With my COMP321 (Application Server Programming) class wrapping up, I got the inspiration to improve the blackjack game by adding some server-side functionality in the form of a high score list. The list is a simple text file that is read and written to using php. I realize that a database would probably be a better option for this, but I wanted to keep it simple for now. When the main script is invoked, a php function is called (using AJAX) to retreive the lowest score on the list which is stored in a variable. The score is simply the number of consecutive wins acheived.
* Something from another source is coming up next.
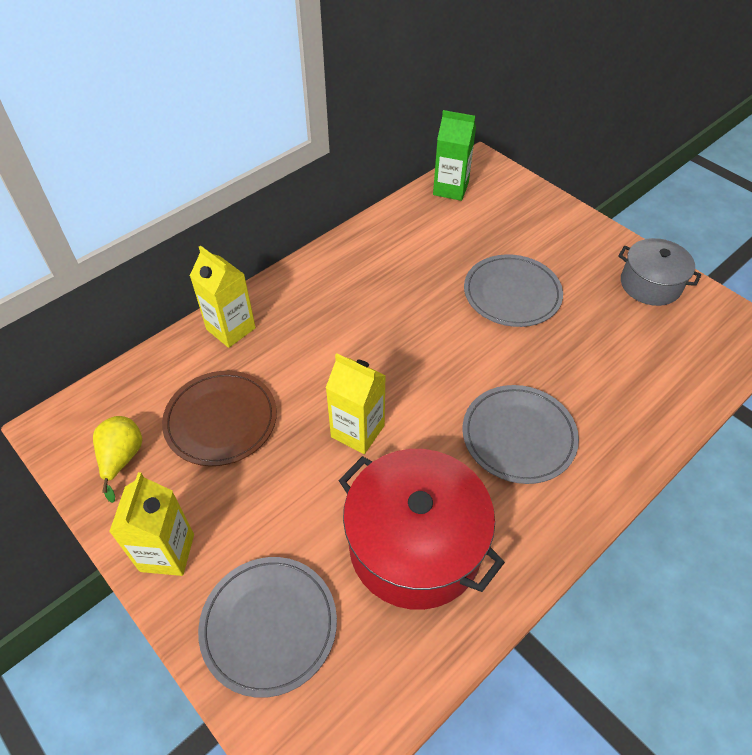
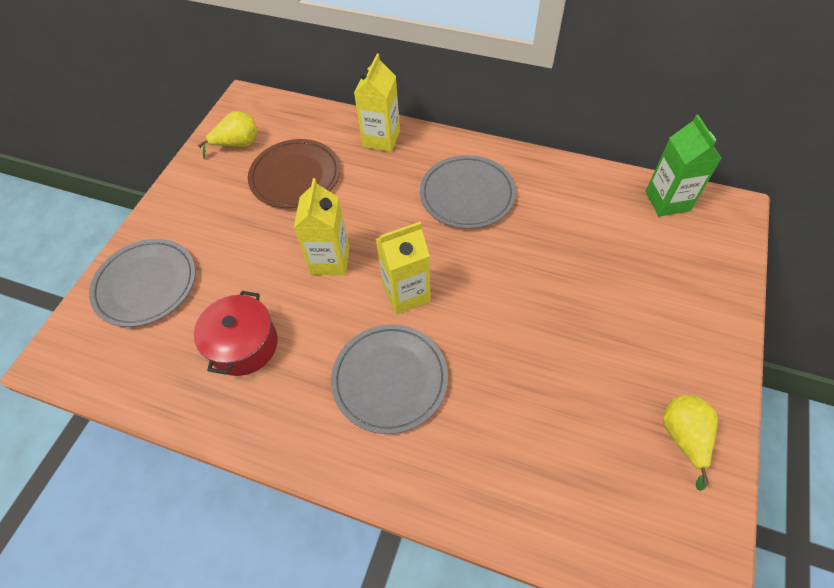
camera: 65 degrees right, 5 degrees up
yellow carton [109,472,194,576] -> yellow carton moved to [376,222,431,314]
red pot [338,449,505,610] -> red pot [194,291,278,376], size x0.60
grey plate [464,254,563,327] -> grey plate moved to [420,155,516,229]
grey pot [618,238,701,306] -> yellow pear [663,395,718,491]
This number is tracked by the JavaScript and whenever the player loses, the number is checked against the lowest number from the high-score list. If it is greater than or equal to that number, the php function is called again to make sure no changes occurred on the high-score list during the play session and if still valid, the user is prompted to enter their name for the high-score list. Should the player choose to enter their name, another php function is called which parses the text file, adds the new player with score to the end, and compared using usort in descending order, and pop() is called on the array to discard the last (lowest) score. A two-dimensional array of associative arrays is used during this process (which is why the user-defined sort needs to be used). After the array is built, the entire text file is overwritten with the new ordering of high-scores.

At the time of posting this (during my website rebuild) (November 2018):

This project was long before I got up to speed on the latest best practices for JavaScript.  I did not know any frameworks at the time and it wasn’t even object-oriented.  I was one huge file full of functions.  Lots of spaghetti-code.  The last I remembered, it was running smoothly with no indication of bugs.